DESCRIPTION (provided by applicant): Human herpesvirus-8 (HHV-8) is a gamma-2 herpesvirus and, like many other members of the subfamily, is associated with neoplasia, including B cell malignancies and endothelial cell angioproliferative diseases. One of the HHV-8 proteins implicated in viral pathogenesis is the viral G protein-coupled receptor (vGPCR) encoded by open reading frame (ORF) 74. The receptor effects cellular proliferation and transformation in vitro and tumorigenesis and angiogenesis in vivo. GPCRs in other herpesviruses, including murine gamma- herpesvirus-68 (MHV-68), have been demonstrated to play roles in virus lytic replication, both in culture and in vivo. Understanding the mechanisms and regulation of HHV-8 vGPCR signaling is therefore relevant to attempts to control virus replication and associated disease. Previous structure-function studies of vGPCR in this laboratory identified receptor residues involved in Ga coupling and selectivity, and enabled dissociation of Ga subclass-activated pathways. The aims of this proposal are (1) to extend our previous structure-function studies of HHV-8 vGPCR to characterize the structural requirements for GRK-mediated negative regulation of vGPCR signaling, and (2) to utilize engineered functionally altered vGPCR proteins to investigate the roles of particular signaling pathways and vGPCR-regulatory mechanisms in virus replication.

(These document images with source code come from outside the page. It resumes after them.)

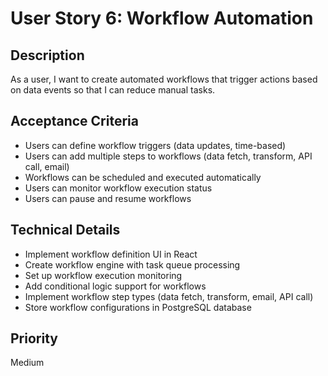 # User Story 6: Workflow Automation

## Description
As a user, I want to create automated workflows that trigger actions based on data events so that I can reduce manual tasks.

## Acceptance Criteria
- Users can define workflow triggers (data updates, time-based)
- Users can add multiple steps to workflows (data fetch, transform, API call, email)
- Workflows can be scheduled and executed automatically
- Users can monitor workflow execution status
- Users can pause and resume workflows

## Technical Details
- Implement workflow definition UI in React
- Create workflow engine with task queue processing
- Set up workflow execution monitoring
- Add conditional logic support for workflows
- Implement workflow step types (data fetch, transform, email, API call)
- Store workflow configurations in PostgreSQL database

## Priority
Medium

These studies will, for the first time, address the function of vGPCR in virus lytic replication, and provide enabling data, technology and reagents for future studies of the role of vGPCR-activated pathways and control mechanisms in disease development in in vitro and in vivo models of KS.

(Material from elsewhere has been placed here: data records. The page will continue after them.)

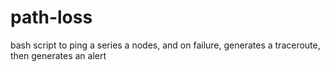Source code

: # path-loss
bash script to ping a series a nodes, and on failure, generates a traceroute, then generates an alert
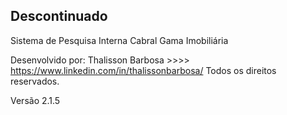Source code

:## Descontinuado

Sistema de Pesquisa Interna Cabral Gama Imobiliária

Desenvolvido por: Thalisson Barbosa >>>> https://www.linkedin.com/in/thalissonbarbosa/
Todos os direitos reservados.

Versão 2.1.5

描述(申请人提供)：人类疱疹病毒-8(HHV-8)是一种伽马-2疱疹病毒，与亚家族的许多其他成员一样，与肿瘤有关，包括B细胞恶性肿瘤和内皮细胞血管增生性疾病。HHV-8病毒致病蛋白之一是由开放阅读框架(ORF)74编码的病毒G蛋白偶联受体(VGPCR)。该受体在体外影响细胞的增殖和转化，在体内影响肿瘤的形成和血管生成。其他疱疹病毒中的GPCRs，包括小鼠伽玛-疱疹病毒-68(MHV-68)，已被证明在病毒裂解复制中发挥作用，无论是在培养中还是在体内。因此，了解HHV-8vGPCR信号的机制和调节对于控制病毒复制和相关疾病的尝试是相关的。本实验室以前对vGPCR的结构和功能的研究发现，受体残基参与了GA偶联和选择性，并使GA亚类激活的通路能够解离。这一建议的目的是(1)扩展我们先前对HHV-8vGPCR的结构-功能研究，以表征GRK介导的vGPCR信号负调控的结构要求，以及(2)利用功能改变的工程vGPCR蛋白来研究特定的信号通路和vGPCR调控机制在病毒复制中的作用。这些研究将首次阐明vGPCR在病毒裂解复制中的作用，并为进一步研究vGPCR激活的途径和控制机制在KS体外和体内模型中的疾病发展提供可能的数据、技术和试剂。